• [WHAT THE TASK REQUIRES] Give back a single number: the count of lines in the data that contain the string "nose".

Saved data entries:
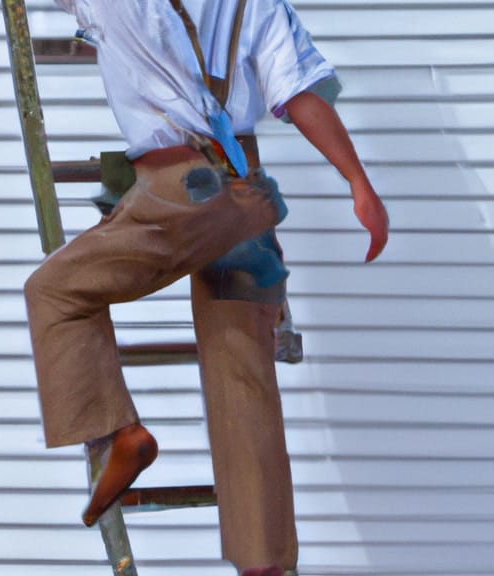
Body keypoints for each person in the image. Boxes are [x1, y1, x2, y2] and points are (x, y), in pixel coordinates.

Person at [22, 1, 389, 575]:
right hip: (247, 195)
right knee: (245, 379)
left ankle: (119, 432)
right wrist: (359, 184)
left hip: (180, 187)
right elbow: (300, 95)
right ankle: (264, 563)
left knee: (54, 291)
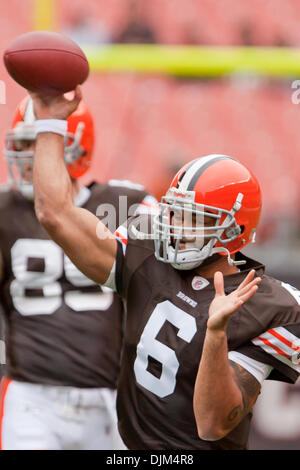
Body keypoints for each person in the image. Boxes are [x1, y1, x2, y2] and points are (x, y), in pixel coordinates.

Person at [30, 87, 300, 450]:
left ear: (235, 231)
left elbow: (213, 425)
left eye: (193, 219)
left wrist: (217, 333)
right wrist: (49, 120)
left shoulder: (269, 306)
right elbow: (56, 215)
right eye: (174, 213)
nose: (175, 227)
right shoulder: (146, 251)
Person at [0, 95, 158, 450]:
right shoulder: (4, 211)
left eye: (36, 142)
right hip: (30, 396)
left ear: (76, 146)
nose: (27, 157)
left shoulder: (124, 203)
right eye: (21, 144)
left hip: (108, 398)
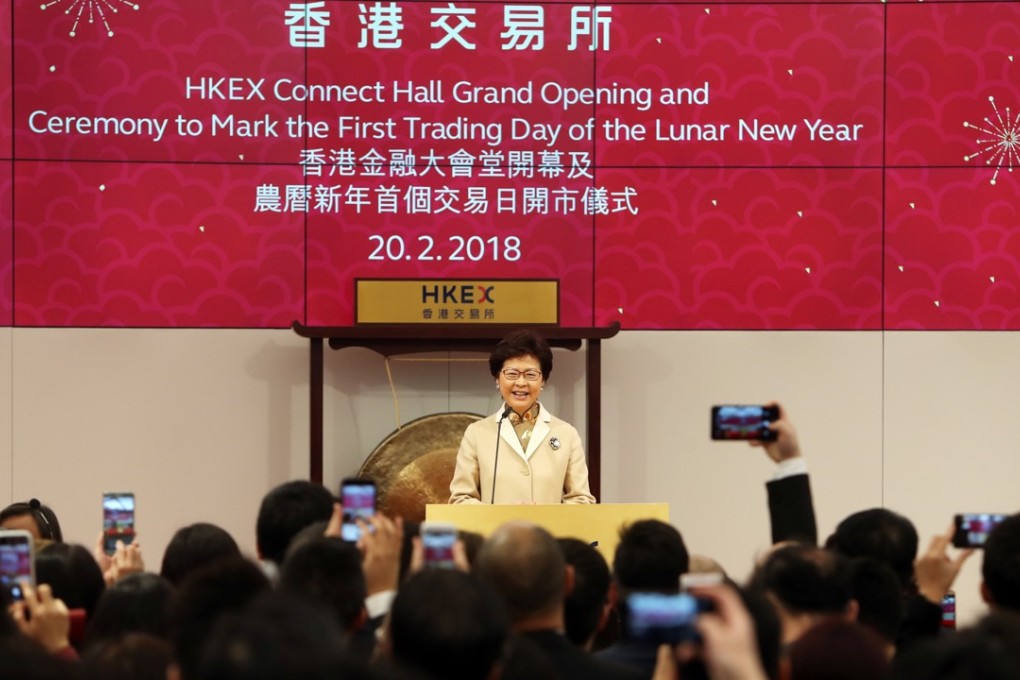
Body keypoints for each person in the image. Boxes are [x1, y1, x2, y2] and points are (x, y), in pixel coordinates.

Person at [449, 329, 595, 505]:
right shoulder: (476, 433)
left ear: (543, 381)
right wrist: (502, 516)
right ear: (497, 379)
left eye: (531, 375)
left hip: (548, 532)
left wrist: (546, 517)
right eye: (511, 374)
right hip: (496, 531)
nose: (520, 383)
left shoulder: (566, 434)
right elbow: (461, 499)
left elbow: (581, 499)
...
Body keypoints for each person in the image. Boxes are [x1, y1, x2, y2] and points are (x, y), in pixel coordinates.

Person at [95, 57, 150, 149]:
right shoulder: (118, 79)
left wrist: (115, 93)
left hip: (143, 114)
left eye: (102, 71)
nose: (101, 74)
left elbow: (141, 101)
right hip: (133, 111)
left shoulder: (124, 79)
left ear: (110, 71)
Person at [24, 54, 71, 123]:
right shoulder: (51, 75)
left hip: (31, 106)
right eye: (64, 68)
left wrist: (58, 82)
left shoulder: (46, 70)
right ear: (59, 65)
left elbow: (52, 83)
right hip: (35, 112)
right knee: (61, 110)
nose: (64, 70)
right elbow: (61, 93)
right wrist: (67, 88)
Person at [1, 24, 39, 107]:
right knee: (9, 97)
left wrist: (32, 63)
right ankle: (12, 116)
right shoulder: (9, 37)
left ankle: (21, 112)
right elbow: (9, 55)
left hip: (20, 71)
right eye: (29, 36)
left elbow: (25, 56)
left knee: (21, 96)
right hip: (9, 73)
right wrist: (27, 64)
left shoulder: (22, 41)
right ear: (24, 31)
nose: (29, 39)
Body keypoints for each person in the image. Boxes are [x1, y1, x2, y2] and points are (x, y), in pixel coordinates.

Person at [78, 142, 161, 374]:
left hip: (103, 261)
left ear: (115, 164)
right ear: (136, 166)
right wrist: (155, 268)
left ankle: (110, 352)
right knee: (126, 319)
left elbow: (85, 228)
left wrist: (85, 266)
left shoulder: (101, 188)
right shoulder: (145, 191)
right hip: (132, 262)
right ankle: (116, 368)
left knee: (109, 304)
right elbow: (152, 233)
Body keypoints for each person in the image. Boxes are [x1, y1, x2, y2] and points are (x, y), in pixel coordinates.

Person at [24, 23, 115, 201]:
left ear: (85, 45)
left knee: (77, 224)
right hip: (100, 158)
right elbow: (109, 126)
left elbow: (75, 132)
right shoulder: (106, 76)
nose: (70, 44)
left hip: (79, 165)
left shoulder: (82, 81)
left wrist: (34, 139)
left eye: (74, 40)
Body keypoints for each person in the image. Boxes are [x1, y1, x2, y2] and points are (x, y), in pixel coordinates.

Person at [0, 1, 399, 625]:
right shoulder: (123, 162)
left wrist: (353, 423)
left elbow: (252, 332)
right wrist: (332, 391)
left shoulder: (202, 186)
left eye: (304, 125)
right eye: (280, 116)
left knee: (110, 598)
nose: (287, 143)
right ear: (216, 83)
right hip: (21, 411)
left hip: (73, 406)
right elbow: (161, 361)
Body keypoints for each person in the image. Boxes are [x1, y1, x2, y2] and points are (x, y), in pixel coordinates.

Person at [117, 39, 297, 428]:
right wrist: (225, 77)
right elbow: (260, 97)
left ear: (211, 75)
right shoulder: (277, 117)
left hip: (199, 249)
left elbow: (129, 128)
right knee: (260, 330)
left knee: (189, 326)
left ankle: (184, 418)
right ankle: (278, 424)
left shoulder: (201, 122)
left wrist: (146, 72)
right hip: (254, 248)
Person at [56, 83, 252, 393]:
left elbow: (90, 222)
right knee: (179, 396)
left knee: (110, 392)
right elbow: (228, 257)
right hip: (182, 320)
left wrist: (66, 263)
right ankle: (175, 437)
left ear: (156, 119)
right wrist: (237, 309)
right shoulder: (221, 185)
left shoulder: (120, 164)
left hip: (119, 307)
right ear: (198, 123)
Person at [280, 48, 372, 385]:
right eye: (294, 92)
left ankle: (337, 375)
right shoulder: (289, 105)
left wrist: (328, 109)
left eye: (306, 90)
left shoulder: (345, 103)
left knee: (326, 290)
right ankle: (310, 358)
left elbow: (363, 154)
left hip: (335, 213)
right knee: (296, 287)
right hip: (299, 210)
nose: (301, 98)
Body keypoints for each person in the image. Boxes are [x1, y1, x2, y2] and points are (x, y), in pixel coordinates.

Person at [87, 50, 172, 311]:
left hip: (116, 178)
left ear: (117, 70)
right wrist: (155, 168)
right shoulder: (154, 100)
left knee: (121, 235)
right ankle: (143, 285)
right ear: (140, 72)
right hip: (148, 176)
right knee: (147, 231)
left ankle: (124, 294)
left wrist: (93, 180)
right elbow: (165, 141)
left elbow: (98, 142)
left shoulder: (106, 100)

• [EXERCISE SOLUTION] 9